> **What is needed**
Include in the output exactly the lines from the opening of the data through the line containing "Module Test Log", and nothing more.

(Records excerpted from a collection)

━━━━━━

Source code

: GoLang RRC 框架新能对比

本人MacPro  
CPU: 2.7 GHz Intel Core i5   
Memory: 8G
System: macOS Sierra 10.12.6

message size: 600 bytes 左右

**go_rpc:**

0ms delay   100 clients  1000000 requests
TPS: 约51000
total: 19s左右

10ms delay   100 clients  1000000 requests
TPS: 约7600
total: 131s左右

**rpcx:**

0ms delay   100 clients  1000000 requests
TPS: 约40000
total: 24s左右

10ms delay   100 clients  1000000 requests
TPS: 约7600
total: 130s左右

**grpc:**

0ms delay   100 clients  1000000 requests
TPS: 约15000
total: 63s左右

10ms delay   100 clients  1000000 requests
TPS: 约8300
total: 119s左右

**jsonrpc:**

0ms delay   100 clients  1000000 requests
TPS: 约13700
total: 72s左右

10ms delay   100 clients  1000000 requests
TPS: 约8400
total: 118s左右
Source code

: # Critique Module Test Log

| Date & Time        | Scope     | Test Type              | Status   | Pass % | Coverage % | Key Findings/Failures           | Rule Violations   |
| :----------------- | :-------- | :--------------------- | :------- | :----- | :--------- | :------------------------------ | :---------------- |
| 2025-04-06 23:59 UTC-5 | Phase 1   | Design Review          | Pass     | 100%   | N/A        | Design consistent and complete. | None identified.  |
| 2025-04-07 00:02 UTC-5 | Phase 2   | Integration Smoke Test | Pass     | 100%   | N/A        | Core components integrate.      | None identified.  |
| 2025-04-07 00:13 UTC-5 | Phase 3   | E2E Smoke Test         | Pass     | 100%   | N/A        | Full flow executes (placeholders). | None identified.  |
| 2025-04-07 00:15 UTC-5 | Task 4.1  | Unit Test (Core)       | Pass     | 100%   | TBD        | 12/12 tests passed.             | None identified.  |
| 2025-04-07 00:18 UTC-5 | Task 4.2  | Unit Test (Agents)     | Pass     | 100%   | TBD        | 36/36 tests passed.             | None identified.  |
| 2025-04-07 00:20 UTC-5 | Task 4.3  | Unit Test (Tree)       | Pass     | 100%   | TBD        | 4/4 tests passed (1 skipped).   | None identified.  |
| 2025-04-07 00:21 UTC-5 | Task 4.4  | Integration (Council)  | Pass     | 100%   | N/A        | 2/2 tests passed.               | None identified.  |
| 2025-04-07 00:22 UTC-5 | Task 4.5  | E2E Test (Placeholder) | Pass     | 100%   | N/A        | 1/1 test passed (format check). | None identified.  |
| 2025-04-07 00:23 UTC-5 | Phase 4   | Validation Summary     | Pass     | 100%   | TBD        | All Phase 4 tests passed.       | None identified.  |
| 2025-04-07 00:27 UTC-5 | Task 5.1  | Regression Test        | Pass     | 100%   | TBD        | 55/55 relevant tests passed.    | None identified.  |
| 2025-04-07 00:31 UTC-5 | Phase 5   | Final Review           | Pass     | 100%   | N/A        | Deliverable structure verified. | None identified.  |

━━━━━━

> **Task result**
Source code

: GoLang RRC 框架新能对比

本人MacPro  
CPU: 2.7 GHz Intel Core i5   
Memory: 8G
System: macOS Sierra 10.12.6

message size: 600 bytes 左右

**go_rpc:**

0ms delay   100 clients  1000000 requests
TPS: 约51000
total: 19s左右

10ms delay   100 clients  1000000 requests
TPS: 约7600
total: 131s左右

**rpcx:**

0ms delay   100 clients  1000000 requests
TPS: 约40000
total: 24s左右

10ms delay   100 clients  1000000 requests
TPS: 约7600
total: 130s左右

**grpc:**

0ms delay   100 clients  1000000 requests
TPS: 约15000
total: 63s左右

10ms delay   100 clients  1000000 requests
TPS: 约8300
total: 119s左右

**jsonrpc:**

0ms delay   100 clients  1000000 requests
TPS: 约13700
total: 72s左右

10ms delay   100 clients  1000000 requests
TPS: 约8400
total: 118s左右
Source code

: # Critique Module Test Log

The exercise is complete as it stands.